Relative Enjoyment

If I’m hungry, food tastes better. If I’m cold, sunshine feels like a warm embrace. If I’m bored, the mundane becomes interesting. If I’m lonely, a brief interaction feels like companionship. The lower the lows, the greater the span between high and low, and the potential for greater enjoyment.

In romantic fiction, the characters are typically kept apart by external forces which they must ultimately overcome to be together. The characters often come close to uniting, only to be torn apart, again and again until the audience can’t stand it any longer. This drawn-out drama is what makes the final fulfillment so satisfying.

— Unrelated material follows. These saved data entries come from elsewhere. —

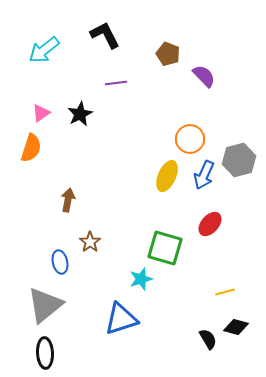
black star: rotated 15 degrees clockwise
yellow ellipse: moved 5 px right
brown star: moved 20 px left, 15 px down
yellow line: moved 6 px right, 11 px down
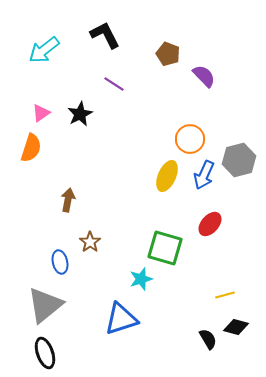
purple line: moved 2 px left, 1 px down; rotated 40 degrees clockwise
yellow line: moved 3 px down
black ellipse: rotated 16 degrees counterclockwise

Things are only better relative to something else. I win a race relative to my fellow runners — I’m only successful when compared to those around me. If my family is full of people living demonstrably miserable lives, then just living an okay life becomes an accomplishment. And if I live an ultimately satisfying life, then it becomes an amazing feat.

The way in which life appears to orchestrate a constant flow of high and low may be evidence of life’s artificial, or scripted, nature. To explain those that never rise from lows, one might speculate that those experiencing the worst of life are merely fodder for manufacturing relativity. In other words, a simple life of repetitive labor loses its sense of drudgery when compared to a life of intense suffering.

For this idea to bring comfort, I must believe my lows are temporary and merely a mechanism to facilitate an even greater happiness. I must also believe that I’ll be one of those that lead an ultimately satisfying life. I might believe those leading unpleasant lives are ultimately sacrificing themselves for the relative happiness of others — or I might believe they are fleeting artificial constructs.